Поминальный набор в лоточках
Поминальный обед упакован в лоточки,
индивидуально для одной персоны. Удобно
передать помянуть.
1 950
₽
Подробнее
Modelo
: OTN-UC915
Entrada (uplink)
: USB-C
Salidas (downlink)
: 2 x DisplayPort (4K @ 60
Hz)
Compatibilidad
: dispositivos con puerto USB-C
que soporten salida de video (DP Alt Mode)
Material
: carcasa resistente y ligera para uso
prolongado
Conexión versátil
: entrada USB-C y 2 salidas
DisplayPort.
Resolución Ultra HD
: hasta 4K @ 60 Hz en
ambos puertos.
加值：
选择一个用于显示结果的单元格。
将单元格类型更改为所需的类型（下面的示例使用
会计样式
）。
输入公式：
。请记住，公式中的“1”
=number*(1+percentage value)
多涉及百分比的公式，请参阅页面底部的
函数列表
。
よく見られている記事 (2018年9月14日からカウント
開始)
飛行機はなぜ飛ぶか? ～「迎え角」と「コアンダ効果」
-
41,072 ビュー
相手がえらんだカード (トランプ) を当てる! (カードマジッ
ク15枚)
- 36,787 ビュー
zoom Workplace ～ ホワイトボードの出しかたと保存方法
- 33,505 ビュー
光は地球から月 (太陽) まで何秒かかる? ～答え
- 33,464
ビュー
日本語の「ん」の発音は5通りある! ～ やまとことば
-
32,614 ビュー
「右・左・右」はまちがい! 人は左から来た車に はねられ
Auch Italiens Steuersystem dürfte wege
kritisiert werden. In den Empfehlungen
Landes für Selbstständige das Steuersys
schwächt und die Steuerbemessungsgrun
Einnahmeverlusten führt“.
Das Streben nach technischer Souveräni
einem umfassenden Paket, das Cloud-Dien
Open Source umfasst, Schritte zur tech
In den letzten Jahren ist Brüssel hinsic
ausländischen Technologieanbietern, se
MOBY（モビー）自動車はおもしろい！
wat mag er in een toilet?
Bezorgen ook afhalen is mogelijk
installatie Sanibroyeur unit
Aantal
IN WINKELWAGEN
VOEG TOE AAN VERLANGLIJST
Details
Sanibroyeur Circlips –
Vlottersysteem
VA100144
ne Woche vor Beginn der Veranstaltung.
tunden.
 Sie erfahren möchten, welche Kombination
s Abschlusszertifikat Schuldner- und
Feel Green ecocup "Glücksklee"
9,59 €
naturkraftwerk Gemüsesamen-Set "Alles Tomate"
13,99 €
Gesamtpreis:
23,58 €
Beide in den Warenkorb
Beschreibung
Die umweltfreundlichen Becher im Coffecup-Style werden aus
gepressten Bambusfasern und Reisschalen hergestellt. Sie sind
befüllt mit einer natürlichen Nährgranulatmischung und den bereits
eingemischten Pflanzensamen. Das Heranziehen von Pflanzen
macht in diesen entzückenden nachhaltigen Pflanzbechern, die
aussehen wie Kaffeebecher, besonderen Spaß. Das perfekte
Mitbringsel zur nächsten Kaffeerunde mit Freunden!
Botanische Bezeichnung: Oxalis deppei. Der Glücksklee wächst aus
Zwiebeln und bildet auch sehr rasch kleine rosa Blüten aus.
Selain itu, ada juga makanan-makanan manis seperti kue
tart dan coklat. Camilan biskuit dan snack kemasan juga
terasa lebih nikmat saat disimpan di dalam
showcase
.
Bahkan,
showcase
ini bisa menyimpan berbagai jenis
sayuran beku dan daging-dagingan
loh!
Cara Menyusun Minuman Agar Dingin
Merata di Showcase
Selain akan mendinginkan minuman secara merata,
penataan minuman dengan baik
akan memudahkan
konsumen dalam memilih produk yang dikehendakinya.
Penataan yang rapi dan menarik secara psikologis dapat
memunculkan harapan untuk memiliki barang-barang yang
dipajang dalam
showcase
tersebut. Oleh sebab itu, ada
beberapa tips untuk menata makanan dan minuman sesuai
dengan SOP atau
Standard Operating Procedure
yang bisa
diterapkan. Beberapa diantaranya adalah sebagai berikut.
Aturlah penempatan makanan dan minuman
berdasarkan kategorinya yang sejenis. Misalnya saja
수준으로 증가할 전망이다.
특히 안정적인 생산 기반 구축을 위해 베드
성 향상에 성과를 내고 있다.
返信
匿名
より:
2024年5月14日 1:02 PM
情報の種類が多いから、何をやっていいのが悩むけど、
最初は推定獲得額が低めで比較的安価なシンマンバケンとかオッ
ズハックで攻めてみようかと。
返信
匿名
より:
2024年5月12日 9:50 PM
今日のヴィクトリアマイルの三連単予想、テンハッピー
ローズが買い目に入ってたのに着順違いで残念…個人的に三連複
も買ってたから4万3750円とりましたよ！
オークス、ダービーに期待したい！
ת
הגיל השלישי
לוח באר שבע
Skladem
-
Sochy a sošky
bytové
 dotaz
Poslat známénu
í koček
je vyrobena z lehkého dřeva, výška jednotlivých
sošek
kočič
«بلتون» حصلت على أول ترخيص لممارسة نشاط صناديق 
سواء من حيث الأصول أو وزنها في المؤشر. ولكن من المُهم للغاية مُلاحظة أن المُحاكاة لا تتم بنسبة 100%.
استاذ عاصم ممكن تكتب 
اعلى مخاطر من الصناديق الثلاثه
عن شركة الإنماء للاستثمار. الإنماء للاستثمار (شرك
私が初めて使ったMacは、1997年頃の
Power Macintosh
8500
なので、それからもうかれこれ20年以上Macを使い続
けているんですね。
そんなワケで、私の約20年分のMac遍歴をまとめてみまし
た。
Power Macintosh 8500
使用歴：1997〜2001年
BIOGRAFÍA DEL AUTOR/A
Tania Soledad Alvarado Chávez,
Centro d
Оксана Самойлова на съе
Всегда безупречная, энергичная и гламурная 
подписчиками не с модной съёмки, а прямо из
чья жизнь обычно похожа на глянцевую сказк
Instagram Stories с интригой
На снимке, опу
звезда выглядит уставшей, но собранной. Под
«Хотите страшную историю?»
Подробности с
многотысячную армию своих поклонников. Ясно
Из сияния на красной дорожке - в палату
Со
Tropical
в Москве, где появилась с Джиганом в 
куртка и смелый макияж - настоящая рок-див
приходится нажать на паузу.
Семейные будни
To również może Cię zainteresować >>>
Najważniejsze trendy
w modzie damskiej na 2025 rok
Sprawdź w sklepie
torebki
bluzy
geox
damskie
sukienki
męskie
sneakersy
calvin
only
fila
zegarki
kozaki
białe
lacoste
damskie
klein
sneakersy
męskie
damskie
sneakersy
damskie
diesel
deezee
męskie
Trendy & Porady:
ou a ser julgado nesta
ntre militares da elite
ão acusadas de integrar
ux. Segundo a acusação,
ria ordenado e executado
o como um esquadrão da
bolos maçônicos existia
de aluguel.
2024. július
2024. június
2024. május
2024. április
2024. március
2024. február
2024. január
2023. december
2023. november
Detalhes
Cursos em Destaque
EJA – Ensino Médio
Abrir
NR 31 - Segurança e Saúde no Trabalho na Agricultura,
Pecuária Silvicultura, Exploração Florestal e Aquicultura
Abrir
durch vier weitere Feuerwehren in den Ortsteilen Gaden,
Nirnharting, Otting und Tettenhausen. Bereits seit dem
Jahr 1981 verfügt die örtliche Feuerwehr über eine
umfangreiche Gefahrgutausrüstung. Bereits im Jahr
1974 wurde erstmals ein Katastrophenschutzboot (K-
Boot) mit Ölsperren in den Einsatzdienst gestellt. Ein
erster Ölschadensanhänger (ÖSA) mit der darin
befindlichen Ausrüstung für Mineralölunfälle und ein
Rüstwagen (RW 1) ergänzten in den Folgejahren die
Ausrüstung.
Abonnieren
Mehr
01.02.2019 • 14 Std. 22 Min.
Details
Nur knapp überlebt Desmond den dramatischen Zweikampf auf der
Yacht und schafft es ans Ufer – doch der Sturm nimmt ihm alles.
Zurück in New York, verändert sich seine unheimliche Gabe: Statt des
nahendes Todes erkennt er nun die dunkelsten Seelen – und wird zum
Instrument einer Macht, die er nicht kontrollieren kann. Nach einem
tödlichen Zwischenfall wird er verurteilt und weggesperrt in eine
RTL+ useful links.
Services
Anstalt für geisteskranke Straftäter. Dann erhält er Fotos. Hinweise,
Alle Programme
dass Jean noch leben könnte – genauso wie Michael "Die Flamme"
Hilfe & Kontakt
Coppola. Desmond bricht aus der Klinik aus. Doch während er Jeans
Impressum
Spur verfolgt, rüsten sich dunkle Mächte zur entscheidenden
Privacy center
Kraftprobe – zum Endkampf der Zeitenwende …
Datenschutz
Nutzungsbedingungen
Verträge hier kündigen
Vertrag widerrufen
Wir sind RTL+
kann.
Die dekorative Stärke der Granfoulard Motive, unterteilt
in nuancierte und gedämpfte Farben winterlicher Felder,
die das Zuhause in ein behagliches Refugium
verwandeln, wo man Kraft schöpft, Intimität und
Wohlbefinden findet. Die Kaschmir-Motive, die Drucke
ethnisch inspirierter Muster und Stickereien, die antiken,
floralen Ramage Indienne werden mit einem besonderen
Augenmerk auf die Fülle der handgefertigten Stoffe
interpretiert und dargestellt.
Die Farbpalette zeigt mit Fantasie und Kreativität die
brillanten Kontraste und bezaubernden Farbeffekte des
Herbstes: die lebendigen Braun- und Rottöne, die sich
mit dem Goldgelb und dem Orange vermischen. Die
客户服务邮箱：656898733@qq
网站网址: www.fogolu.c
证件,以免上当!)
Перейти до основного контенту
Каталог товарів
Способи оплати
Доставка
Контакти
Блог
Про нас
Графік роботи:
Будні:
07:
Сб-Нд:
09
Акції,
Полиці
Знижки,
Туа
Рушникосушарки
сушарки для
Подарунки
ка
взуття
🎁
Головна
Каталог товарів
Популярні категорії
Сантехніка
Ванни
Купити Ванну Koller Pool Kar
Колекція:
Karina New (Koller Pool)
====
_Problem statement_
Only the number is wanted: how many lines in the preceding entries hold the string "juga"?

_Answer for the task_
2